Le prix Nobel d'Economie, instrument de propagande du néolibéralisme.
Dans “The Nobel Factor”, deux chercheurs démontrent comment ce prix a été créé pour battre en brèche la social-démocratie, et faire progresser la place donnée au marché.
Le “Nobel d’économie” n’existe pas. On appelle improprement “Nobel” le prix fondé en 1968 par la banque centrale de Suède qui fêtait cette année-là son trois-centième anniversaire. Mais la Sveriges Riksbank a alors agi en parfaite intelligence avec l’officielle académie Nobel.Cet abus de langage, bien pratique, n’est qu’un péché véniel.
Plus intéressant est le rôle joué par ce “prix de la Sveriges Riksbank en mémoire d’Alfred Nobel” (son titre officiel choisi pour ménager le descendant d’Alfred Nobel). A-t-il une influence sur la recherche économique, et donc sur les politiques économiques? C’est la conviction de deux historiens de l’économie, Avner Offer (université d’Oxford) et Gabriel Söderberg (Université d’Uppsala), qui ont publié le livre à charge contre le prix : “The Nobel Factor” (Princeton University Press). Leur thèse : le prix créé il y a près d’un demi-siècle a été une machine de guerre visant à légitimer le tournant néolibéral des années 70 et 80. Il a facilité le remplacement du vieux modèle social-démocrate par celui de l’économie de marché débridée.
Une onction au “consensus de Washington”

▬▬▬▬▬▬▬▬▬▬

Consignes écrites
A. D'après l'extrait sur le prix Nobel d'économie, pourquoi a-t-on choisi pour ce prix le titre officiel de « prix de la Sveriges Riksbank en mémoire d'Alfred Nobel » ? Répondez en une à trois phrases.
B. Poursuivez l'extrait sur le prix Nobel d'économie à la suite de son dernier intertitre.

▬▬▬▬▬▬▬▬▬▬

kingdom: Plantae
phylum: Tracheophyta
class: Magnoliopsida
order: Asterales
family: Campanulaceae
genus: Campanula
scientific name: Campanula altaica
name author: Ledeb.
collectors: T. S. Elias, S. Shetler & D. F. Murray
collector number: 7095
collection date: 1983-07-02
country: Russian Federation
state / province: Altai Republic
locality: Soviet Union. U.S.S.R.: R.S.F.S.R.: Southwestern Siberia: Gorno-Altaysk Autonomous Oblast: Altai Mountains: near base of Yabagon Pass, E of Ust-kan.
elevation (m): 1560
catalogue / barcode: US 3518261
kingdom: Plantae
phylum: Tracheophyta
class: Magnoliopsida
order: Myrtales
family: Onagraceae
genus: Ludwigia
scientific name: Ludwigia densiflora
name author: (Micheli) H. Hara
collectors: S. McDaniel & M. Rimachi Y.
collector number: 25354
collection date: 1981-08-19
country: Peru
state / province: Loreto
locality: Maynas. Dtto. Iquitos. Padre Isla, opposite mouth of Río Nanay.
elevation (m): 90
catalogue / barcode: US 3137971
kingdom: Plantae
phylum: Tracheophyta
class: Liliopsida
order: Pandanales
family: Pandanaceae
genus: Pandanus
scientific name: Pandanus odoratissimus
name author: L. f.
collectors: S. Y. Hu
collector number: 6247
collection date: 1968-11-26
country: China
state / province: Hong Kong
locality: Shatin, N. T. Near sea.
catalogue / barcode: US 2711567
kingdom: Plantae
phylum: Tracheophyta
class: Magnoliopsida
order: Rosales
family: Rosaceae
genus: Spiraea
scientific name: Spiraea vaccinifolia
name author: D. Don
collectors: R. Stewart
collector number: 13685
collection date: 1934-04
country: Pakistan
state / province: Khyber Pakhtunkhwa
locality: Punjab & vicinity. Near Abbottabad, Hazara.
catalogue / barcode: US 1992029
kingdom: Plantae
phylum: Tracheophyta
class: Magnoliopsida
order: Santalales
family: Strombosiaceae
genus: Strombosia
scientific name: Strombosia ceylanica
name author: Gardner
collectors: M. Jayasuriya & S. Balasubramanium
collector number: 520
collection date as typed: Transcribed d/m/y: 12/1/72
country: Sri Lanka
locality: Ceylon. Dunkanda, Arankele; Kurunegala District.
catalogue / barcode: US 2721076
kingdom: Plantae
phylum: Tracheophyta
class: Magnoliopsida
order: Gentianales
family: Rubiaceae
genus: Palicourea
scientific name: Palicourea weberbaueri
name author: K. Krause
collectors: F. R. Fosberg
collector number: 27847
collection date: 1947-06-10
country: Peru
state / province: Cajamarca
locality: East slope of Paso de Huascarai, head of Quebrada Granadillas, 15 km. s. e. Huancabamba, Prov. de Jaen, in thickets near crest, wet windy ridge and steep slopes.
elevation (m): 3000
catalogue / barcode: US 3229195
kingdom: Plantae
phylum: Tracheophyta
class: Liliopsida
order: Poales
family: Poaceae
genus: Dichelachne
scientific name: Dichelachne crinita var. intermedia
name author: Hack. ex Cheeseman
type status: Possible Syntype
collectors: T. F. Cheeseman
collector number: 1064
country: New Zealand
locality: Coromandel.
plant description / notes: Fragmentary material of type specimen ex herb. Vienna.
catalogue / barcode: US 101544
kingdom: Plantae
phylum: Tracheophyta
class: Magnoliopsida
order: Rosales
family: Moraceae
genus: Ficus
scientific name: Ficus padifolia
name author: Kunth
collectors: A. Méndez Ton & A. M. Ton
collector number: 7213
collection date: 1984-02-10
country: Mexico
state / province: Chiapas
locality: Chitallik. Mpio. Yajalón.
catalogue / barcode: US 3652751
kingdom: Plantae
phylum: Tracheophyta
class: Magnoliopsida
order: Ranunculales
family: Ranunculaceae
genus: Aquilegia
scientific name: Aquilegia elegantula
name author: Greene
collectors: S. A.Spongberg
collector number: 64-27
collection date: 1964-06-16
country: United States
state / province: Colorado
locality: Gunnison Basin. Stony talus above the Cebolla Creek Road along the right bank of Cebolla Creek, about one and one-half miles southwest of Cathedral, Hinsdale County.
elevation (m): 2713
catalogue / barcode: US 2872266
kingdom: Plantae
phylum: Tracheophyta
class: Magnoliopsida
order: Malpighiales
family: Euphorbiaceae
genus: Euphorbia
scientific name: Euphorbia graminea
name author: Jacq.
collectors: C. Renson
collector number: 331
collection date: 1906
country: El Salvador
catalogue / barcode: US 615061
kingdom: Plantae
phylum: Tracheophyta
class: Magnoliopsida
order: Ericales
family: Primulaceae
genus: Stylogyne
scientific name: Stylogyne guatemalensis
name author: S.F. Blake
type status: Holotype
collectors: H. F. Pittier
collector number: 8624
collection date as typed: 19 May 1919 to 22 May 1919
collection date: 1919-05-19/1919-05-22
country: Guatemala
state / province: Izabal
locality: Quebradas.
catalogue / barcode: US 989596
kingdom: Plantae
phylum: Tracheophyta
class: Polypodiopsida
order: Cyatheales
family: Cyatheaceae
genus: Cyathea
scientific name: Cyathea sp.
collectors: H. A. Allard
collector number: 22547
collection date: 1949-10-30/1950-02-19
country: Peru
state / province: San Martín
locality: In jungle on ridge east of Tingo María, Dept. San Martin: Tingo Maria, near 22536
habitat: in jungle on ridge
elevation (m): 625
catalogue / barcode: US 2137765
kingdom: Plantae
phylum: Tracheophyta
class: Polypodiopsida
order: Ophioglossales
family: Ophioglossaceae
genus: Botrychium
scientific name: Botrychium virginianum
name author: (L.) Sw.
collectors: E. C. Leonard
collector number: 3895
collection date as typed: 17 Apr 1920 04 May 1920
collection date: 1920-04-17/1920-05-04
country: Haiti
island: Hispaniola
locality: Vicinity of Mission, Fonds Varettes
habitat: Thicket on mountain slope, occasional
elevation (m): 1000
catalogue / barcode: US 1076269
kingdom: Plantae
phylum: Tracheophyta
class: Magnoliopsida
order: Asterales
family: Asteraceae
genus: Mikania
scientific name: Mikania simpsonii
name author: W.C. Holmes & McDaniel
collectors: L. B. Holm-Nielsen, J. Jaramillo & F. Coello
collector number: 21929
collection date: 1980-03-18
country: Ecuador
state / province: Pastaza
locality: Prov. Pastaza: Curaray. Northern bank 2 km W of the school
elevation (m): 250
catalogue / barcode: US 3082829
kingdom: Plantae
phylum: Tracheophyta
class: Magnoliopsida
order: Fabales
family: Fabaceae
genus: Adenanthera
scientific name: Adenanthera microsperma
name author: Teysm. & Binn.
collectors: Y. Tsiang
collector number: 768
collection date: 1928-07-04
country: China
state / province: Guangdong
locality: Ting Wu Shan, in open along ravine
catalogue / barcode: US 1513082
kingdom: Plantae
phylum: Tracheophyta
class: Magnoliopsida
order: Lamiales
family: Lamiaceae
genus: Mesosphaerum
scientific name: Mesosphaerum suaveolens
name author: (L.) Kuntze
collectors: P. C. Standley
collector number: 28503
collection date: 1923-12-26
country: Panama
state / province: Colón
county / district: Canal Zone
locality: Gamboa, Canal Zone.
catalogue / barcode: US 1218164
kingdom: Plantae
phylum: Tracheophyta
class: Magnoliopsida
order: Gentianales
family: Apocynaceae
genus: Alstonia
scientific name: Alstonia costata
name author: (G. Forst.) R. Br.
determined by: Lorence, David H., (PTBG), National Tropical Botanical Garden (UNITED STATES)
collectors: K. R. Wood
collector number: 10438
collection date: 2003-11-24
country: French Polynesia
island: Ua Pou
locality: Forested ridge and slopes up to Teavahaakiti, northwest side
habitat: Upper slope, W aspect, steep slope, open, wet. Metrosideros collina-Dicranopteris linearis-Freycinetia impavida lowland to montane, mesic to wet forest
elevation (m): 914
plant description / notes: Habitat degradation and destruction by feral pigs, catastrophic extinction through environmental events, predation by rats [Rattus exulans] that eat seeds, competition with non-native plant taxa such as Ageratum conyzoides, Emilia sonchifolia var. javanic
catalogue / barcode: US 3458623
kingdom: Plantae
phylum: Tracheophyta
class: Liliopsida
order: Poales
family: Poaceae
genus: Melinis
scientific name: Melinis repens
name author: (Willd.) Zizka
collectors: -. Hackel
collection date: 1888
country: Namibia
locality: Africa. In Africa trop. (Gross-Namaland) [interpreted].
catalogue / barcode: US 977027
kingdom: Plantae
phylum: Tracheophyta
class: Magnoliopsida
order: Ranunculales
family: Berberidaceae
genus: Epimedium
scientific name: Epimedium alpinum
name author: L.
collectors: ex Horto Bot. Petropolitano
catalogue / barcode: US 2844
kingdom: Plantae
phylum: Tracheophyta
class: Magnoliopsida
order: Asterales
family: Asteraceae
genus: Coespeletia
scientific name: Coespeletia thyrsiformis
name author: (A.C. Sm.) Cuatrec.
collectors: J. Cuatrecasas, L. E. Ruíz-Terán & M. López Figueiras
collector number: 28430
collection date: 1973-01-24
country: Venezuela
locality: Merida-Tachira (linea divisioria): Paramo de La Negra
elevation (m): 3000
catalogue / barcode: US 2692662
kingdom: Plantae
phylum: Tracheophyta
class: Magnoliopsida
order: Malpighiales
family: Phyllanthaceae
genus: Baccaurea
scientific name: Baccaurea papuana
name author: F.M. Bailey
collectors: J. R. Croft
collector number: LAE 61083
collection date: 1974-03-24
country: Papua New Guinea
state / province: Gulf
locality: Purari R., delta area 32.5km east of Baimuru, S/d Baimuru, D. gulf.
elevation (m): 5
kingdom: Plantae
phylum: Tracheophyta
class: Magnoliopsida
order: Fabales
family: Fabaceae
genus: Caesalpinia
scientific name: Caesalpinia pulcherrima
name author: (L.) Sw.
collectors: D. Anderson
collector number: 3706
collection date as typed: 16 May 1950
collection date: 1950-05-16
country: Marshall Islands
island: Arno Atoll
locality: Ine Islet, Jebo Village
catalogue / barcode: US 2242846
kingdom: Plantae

▬▬▬▬▬▬▬▬▬▬

Réponses ci-dessous
A. Ce titre officiel a été choisi pour ménager le descendant d'Alfred Nobel.

B.
Ce virage, porté par Margaret Thatcher en Angleterre et Ronald Reagan aux Etats-Unis, s’est appuyé sur une école de pensée : l’école de Chicago. Le pape de ce courant de pensée était l’économiste monétariste Milton Friedman (Nobel 1976). Ces économistes étaient convaincus que dans l’économie, l’Etat était le problème, jamais la solution. Il fallait donc privatiser tout ce qu’on pouvait, retirer la planche à billets des pattes des gouvernements, réduire les dépenses publiques, déréglementer les marchés…
Ces théories, développées par plusieurs professeurs de l’université de Chicago, se sont répandues, en rupture avec le keynésianisme qui dominait jusqu’alors la pensée économique. La monnaie est devenu un sujet central (il fallait alors combattre l’inflation), puis la finance. Le marché dérégulé est devenu à la mode, avec les effets que l’on sait : insécurité économique et sociale, crises financières, corruption, inégalités, et au final rejet des élites.
Pour Offer et Söderberg, le prix Nobel a joué un grand rôle dans cette histoire, en apportant une caution à des théories qui n’étaient pas forcément étayées par des approches expérimentales et qui étaient orthogonales par rapport à la pensée dominante des années 50 et 60.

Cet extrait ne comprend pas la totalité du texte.